# PS VITA FOR 16990 both models 3G and WiFi+Bundle



## Gollum (Oct 28, 2013)

[IMGG]*www.sony.co.in/product/resources/en_IN/images/hubpages/game/marketing/masthead_psvita.jpg[/IMGG]

Is this is a F.up by Sony lol
I'm getting it today 

vita WiFi-3G+game+4GB Card=16990
Vita WiFi+Game=16990

PlayStation®Vita : Sony PSP and Video Game ConsolesSony India
[IMGG]*img202.imageshack.us/img202/5452/nbzn.jpg[/IMGG]

Same thing on failkart
[IMGG]*img194.imageshack.us/img194/4781/4k1g.jpg[/IMGG]
[IMGG]*img46.imageshack.us/img46/3867/sk9f.jpg[/IMGG]
[IMGG]*img600.imageshack.us/img600/4788/9mh6.jpg[/IMGG]


----------



## vijju6091 (Oct 31, 2013)

they will bundle them along with ps4 too IMO. So if you are planing to get ps4 then wait....


----------



## Gollum (Oct 31, 2013)

I bought it already.
got the 3g bundle. ps4 will come next year so I'm in no hurry.


----------



## vijju6091 (Nov 1, 2013)

Great Congrats man. happy gaming...


----------



## Gollum (Nov 1, 2013)

now waiting for ps4 to release.


----------



## vijju6091 (Nov 1, 2013)

I hope it comes early here> Which games did you get in Vita  bundle and If possible put little review of Vita here after playing some games on it.
thanks


----------



## Gollum (Nov 1, 2013)

vijju6091 said:


> I hope it comes early here> Which games did you get in Vita  bundle and If possible put little review of Vita here after playing some games on it.
> thanks



I got a shitty playstation all star battle royale

But I downloaded 3 demos on it that are great.
Gravity rush.. awesome fighting adventure game, graphics are like prince of persia and uses psvita motion, touch, camera, analog sticks and of course the buttons.
Uncharted.. awesome graphics..comparable to ps3
Escape plan...reallyy funny game. uses rear and front both touch, motion sensing. More of a touch based game that is really fun to play. Has cros platform so if you get it on one console you can play it on the other too.

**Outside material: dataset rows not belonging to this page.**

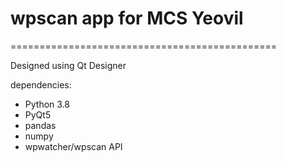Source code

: # wpscan app for MCS Yeovil

==============================================

Designed using Qt Designer 

dependencies:

- Python 3.8    
- PyQt5 
- pandas
- numpy 
- wpwatcher/wpscan API  
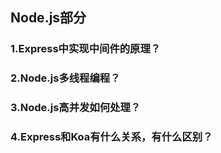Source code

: ## Node.js部分
### 1.Express中实现中间件的原理？

### 2.Node.js多线程编程？

### 3.Node.js高并发如何处理？

### 4.Express和Koa有什么关系，有什么区别？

Also bought rocksmith 2014 but hasn't been delivered yet. Gotta go buy a Yamaha guitar tomorrow. Hope I get it for less than 10k. bought games instead of firecrackers this diwali lol


----------



## Extreme Gamer (Nov 8, 2013)

Wait, 3G bundle has game and memory card while wifi bundle only game?

For same price?

HOW DOES THAT WORK??????


----------



## CommanderShawnzer (Nov 8, 2013)

Extreme Gamer said:


> Wait, 3G bundle has game and memory card while wifi bundle only game?
> 
> For same price?
> 
> *HOW DOES THAT WORK??????*



Ask Bose Babu.


----------



## Extreme Gamer (Nov 8, 2013)

CommanderShawnzer said:


> Ask Bose Babu.



I don't want the other gamers looking forward to this to miss out.

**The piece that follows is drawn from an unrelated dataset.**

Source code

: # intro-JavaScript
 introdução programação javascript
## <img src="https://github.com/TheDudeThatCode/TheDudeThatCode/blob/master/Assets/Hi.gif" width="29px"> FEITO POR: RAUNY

So I will let them notice on their own.

It could be there is a lot of unsold 3G stock, since the new units have been unleashed.

They could be trying to clear out old 3G stock.


----------



## Gollum (Nov 8, 2013)

i've already bought the 3g one with this offer as old psvita has a better oled screen and the new one is not thst great of a screen.


----------



## Extreme Gamer (Nov 8, 2013)

Gollum said:


> i've already bought the 3g one with this offer as old psvita has a better oled screen and the new one is not thst great of a screen.



That is true, but now that Sony is not producing the old one, they have no reason to continue stocking it.


----------